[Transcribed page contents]
☆ ☆ ☆ ☆ ☆ ☆ ☆
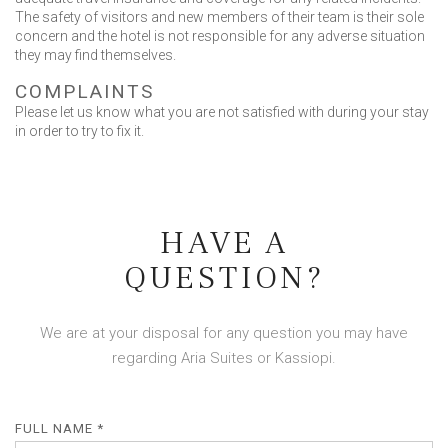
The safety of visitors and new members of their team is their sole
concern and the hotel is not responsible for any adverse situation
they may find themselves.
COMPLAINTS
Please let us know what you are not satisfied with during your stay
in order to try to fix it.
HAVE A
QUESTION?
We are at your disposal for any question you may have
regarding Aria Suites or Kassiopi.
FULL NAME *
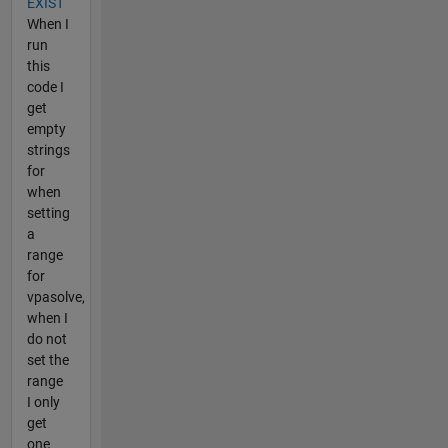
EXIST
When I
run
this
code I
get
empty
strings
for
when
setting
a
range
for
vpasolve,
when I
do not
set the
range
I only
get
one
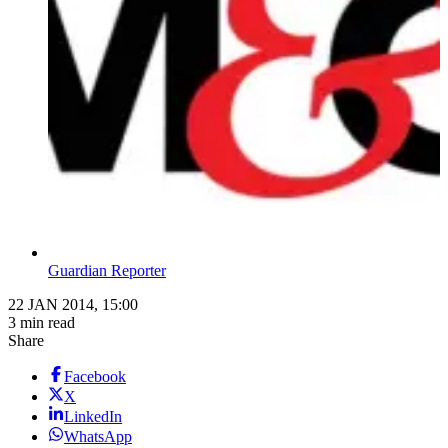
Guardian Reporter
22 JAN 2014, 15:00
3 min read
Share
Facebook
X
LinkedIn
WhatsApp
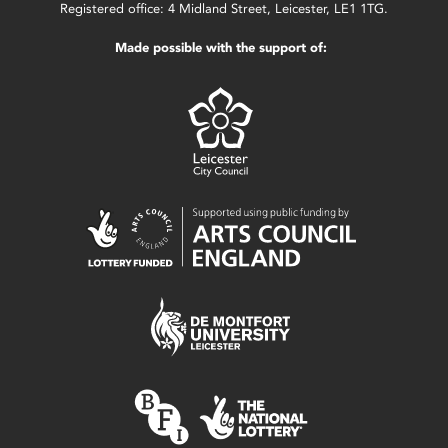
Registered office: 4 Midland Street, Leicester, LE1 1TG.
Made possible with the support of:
☆ ☆ ☆ ☆ ☆ ☆ ☆
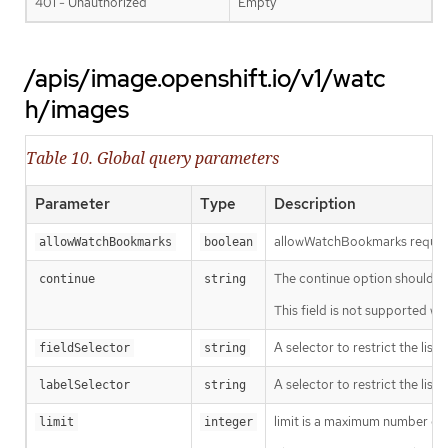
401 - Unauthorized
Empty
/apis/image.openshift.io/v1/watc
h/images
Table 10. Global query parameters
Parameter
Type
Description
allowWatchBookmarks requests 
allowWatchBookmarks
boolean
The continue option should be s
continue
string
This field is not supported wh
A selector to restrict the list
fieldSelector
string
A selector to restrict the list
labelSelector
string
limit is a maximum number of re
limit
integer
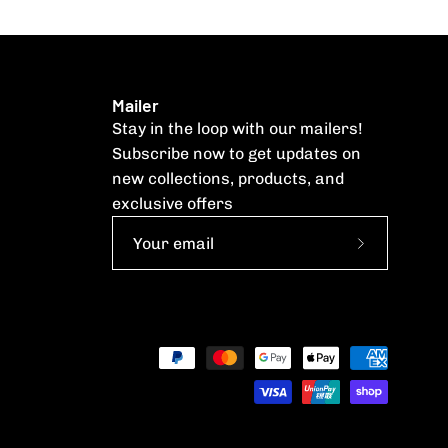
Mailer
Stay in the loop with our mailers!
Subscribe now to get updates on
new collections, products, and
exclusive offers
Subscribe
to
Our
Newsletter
☆ ☆ ☆ ☆ ☆ ☆ ☆
Which lines in the data above hold the string "with"? Show each one.

YOUR SOLUTION:
Please let us know what you are not satisfied with during your stay
Made possible with the support of:
Stay in the loop with our mailers!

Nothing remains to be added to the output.